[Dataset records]
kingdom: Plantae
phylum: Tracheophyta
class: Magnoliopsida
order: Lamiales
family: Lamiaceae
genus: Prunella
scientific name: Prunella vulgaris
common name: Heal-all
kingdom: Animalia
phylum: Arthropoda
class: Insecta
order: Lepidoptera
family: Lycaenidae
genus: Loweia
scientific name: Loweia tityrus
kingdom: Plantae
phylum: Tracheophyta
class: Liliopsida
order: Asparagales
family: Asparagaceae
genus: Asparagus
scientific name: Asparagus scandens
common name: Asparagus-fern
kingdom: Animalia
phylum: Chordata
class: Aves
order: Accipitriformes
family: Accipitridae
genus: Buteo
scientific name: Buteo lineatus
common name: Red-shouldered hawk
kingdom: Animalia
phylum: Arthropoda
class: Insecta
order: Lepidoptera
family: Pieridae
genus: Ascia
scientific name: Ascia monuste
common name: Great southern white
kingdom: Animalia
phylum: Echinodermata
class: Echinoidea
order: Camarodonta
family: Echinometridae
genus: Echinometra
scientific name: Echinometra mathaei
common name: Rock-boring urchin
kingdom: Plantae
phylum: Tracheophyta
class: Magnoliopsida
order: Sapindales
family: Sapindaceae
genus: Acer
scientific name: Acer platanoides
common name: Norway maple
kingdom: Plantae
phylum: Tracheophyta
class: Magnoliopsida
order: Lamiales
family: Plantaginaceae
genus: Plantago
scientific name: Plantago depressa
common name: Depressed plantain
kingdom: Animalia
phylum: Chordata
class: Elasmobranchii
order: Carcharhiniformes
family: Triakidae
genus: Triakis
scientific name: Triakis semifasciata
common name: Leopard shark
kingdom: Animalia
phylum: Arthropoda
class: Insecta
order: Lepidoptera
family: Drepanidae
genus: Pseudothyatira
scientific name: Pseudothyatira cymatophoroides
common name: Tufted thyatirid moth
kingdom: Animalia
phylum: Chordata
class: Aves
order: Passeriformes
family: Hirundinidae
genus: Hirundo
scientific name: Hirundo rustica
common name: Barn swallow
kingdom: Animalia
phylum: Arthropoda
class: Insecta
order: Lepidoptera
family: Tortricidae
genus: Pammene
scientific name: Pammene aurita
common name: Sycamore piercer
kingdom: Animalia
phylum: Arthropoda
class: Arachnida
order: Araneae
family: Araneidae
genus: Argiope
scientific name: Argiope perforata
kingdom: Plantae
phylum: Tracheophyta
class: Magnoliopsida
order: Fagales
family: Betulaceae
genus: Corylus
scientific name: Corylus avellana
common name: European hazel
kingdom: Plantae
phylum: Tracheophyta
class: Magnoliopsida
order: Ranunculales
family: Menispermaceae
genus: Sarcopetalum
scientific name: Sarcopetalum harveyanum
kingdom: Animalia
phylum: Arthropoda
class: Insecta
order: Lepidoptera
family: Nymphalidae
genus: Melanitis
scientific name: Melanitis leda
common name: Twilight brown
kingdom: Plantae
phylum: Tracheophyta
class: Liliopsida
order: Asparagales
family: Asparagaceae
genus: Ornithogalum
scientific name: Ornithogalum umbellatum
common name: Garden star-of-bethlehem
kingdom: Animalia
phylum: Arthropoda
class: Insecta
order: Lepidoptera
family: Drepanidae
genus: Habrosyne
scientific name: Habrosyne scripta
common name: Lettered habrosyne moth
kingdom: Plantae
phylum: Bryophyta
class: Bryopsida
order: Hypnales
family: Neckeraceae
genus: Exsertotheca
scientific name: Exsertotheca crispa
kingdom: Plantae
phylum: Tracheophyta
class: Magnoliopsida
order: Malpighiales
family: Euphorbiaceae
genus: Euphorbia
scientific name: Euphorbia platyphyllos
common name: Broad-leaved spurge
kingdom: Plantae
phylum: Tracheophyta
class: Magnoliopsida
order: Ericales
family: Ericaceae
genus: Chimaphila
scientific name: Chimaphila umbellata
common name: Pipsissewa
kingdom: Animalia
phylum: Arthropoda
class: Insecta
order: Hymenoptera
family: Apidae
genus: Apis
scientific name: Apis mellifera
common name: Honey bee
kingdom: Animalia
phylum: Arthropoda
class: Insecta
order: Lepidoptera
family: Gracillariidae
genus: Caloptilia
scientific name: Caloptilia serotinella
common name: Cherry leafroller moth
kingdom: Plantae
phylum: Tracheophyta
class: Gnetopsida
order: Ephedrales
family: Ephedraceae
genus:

→ Instruction
Copy out the lines of the records word for word, starting with the line containing "common name: Garden star-of-bethlehem" and going on through the line containing "class: Bryopsida", both included.

→ Written response
common name: Garden star-of-bethlehem
kingdom: Animalia
phylum: Arthropoda
class: Insecta
order: Lepidoptera
family: Drepanidae
genus: Habrosyne
scientific name: Habrosyne scripta
common name: Lettered habrosyne moth
kingdom: Plantae
phylum: Bryophyta
class: Bryopsida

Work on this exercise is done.